Fundamentals of Light Is it possible to determine the number of cycles in a single photon?  Do photons with higher frequencies have more cycles in each photon than those with lower frequencies?  Would this mean that all photons have a uniform length, or would higher energy photons be shorter than lower frequencies to maintain the same number of cycles?
 A: As I understand your question, it narrows down to "what is the length of a photon?", and thus how many "waves" are in each photon. As you comment yourself, this is not an appropriate way to think of a photon. The link you provide has an answer for a packet or pulse of several photons, which can have any length, given by the duration of the pulse. But a single photon does not really have any length, and should more appropriately be thought of as a single point propagating in space, with oscillating and mutually perpendicular electric and magnetic vectors, in turn perpendicular to the direction of propagation. The distance that this point travels between each time the vectors reach maximum (or any other point on the sine curve described by the vectors) is the wavelength. But the two wave crests do not exist simultaneously.
Googling "length of a photon" directed me to this discussion of the concept.
I made a beautiful drawing here that may help. Maybe not. If the wavelength is, say, λ = 6000 Å (orange), then it takes the photon λ/c = 2×10-15 seconds to travel its own wavelength, but it exists at the point x0 only at time t0, and at the point x1 only at a later time t1.

A: See the picture below. This is how an electromagnetic wave looks like, and a photon from the electromagnetic wave also looks like this.

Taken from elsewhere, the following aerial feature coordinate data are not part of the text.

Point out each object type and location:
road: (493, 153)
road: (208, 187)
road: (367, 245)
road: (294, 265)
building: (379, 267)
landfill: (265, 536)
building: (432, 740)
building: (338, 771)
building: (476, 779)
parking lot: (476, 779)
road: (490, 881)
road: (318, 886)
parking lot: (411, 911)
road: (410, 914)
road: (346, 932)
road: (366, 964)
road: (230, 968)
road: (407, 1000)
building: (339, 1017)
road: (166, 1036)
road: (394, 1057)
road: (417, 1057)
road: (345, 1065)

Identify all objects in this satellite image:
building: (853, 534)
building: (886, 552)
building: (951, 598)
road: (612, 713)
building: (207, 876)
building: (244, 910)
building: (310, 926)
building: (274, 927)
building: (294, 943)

But in fact, the picture is not static, see in Wikipedia the moving electromagnetic wave. 
You see there the picture moving. An observer at a point P in space will see the electric field increasing, decreasing, again increasing, and so on. This is a cycle. And the duration of a cycle is named period, $T$. Multiplying $T$ by the light velocity we get the wave-length $\lambda$.
On the other hand, we don't use to work with $T$ but with the frequency $\nu = 1/T$, which represents the number of cycles per second.
Now, gain to your photon. Its properties are like those of the beam in which it is found. If you consider, for instance, a beam of visible light, red, or green, so looks like a single photon from it. 
About the number of cycles in a photon, it is given by the duration of the wave-packet to which belongs the photon. If we emit a signal of V (ultra-violet) light for 2$\mu$sec., and the UV frequency is 5x$10^16$Hz, then a photon from this signal lasts for $10^11$ cycles. The wavelength is given by the formula $\lambda = c/ \nu$ so, in our case $\lambda$ = 6nm, s.t. the length of the photon is 600m.  
A: The photon is an elementary particle in the standard model of particle physics, so it is a point particle. It is described by a wavefunction which is the solution of quantized Maxwell's equation. The wavefunction controls the probability of the location of a photon, and it does have information on the electromagnetic potential in the equations. The frequency just give information about its energy from E=h*nu.
When in synergy with a large number of photons, the probabilities in space build up the electromagnetic field of the classical electromagnetic wave. The classical wave has the frequency identified in the individual photons as energy.
Here is a double slit  experiment that breaks down to individual photons.


The single particle events pile up to yield the familiar smooth diffraction pattern of light waves as more and more frames are superposed (Recording by A. Weis, University of Fribourg).

Each photon is a point on the screen, no spatial spread. As they are accumulated the classical interference pattern of a beam with the frequency of the laser appears.
So, a photon does not have a cycle. An aggregate of photons does have cycles in space characterized by the wavelength. The same holds with variations in time, except it is not as simple an experiment for demonstrations.
A: As answered by @anna v, quantum nature of light tells you that you cannot "count the cycles". I would just like to present this from another angle... the photon itself does have a wavefunction that of course has some shape that you want to detect (some kind of wavepacket probably, but could be more complicated, it could even be entangled with another photon). The problem here is that you cannot measure the wavefunction. For one photon, you can only measure one sample value of a chosen operator (be it instantaneous E field amplitude, frequency, phase, polarization...). When you measure the value, the wavefunction collapses to that value, so you cannot re-measure it to get the other necessary values. So you cannot record the wavefunction shape, once you record the first point on the graph, you ruined the photon. You cannot even measure an expectation value (average) on a single photon, it only makes sense if you obtain enough samples and a single photon only gives you one sample.
A very specific consequence is the well known uncertainty principle. If you measured the frequency, you lost the ability of accurately measuring the time of arrival and vice-versa.
As a result, you can only observe a wave, if there are enough photons to sample the shape of the wave. A single photon has a wavefunction but recording it would be like quantum cloning, which we know isn't possible (recording the wavefunction would allow you to duplicate it).
what you measure depends on your apparatus. It is possible to measure nonlocal properties (for instance, you can have a circuit that only fires if the wavefunction has a peak at two spatially separated receptors). Measuring discrete location is only a very special case of measurement (a delta function operator, if you want).